You generally need quite specific circumstances for a reactor to cause irradiation of note - the runaway cook off at Chernobyl doesn't easily happen by accident.
There was a stunning end of the world nuclear plane / rocket that the US developed if I remember correctly, it would fly in circles dumping radiation on the ussr.. They decided to scrap it when they realised the USSr were making or would have to make their own.... I'm sure it was up and running (maybe a more efficient version not dumping radiation everywhere but it was easy to make it throw bits if the reactor out the exhaust)
The USA had one of those planned too. IIRC it was called Project Pluto. A fitting name, as Pluto was the god of the underworld, the god of death. They tested it. It worked. They binned it for being so nasty that just having it might provoke the USSR into war.

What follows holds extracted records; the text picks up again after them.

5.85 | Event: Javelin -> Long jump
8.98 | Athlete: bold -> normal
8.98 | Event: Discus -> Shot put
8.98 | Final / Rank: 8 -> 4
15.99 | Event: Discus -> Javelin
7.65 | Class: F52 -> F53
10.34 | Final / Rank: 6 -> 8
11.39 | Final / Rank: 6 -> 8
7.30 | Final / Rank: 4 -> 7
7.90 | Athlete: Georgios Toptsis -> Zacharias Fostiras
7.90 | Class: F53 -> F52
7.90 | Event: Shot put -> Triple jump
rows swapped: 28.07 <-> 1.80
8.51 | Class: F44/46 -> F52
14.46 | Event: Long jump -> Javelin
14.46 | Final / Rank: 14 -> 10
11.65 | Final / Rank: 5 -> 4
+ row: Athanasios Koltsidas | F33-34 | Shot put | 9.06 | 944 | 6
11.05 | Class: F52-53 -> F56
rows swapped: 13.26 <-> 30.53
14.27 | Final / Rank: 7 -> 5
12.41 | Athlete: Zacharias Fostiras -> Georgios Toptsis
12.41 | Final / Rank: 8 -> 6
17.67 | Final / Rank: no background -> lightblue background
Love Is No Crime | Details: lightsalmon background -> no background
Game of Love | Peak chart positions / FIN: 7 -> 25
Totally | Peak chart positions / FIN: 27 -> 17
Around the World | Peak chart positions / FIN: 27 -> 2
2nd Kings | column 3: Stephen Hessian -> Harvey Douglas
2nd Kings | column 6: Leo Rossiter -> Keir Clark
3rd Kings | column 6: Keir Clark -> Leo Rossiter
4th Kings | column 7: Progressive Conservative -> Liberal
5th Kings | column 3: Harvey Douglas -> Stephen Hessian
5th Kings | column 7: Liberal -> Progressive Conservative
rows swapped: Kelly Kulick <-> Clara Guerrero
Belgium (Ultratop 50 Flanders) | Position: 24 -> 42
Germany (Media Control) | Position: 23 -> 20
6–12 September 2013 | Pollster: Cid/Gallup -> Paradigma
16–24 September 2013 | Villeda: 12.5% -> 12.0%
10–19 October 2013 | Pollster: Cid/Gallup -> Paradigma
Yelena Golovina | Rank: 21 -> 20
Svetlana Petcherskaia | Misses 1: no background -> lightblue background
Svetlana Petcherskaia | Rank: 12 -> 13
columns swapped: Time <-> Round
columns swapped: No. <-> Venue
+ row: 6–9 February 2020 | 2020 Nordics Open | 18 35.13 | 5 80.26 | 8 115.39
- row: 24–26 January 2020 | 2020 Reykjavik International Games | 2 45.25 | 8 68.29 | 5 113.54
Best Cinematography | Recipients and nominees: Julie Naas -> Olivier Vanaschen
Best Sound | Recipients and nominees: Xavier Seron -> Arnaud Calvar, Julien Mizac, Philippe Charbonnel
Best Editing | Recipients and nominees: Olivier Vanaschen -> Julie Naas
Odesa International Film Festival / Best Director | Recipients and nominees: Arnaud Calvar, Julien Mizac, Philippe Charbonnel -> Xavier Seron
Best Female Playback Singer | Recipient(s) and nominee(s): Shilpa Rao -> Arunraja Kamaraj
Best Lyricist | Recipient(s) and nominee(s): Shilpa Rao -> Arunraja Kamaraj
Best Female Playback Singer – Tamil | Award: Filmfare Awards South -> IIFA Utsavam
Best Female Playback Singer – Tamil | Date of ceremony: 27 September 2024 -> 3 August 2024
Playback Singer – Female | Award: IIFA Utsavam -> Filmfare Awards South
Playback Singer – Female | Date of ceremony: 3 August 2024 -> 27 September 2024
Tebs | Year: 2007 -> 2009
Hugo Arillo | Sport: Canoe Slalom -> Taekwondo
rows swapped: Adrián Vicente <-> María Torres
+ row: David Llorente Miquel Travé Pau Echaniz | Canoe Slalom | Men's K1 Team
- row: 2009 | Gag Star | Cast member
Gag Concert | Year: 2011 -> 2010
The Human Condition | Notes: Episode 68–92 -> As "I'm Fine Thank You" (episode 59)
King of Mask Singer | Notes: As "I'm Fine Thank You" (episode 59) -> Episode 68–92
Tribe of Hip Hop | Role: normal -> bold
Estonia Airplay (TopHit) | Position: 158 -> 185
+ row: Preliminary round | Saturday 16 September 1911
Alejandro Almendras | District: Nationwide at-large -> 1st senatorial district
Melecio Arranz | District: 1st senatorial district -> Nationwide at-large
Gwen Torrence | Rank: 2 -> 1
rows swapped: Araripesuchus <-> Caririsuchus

Nuclear reactors don't usually hit the ground at hundreds of miles per hour, break up tens of thousands of feet above ground or crash while taking off or landing at a busy airport.
That's not actually true. The Soviets sent reactors - not RTG units - into space. And reactors don't just explode. An airplane in a crash would not irradiate a large area if the reactor broke.
Containment is not an issue. They drove a train into one.
Containment is not an issue. They drove a train into one.
Ah yes was it one of those 600mph trains,
It's the energy of impact that's important.
Indeed, did you forget the bit where kinetic energy is proportional to the square of velocity?
Of course not. Why are you assuming I did?
You generally need quite specific circumstances for a reactor to cause irradiation of note - the runaway cook off at Chernobyl doesn't easily happen by accident.
By the time this thing is made they will have better batteries I think.
The problem is radioactive debris being scattered everywhere after a crash.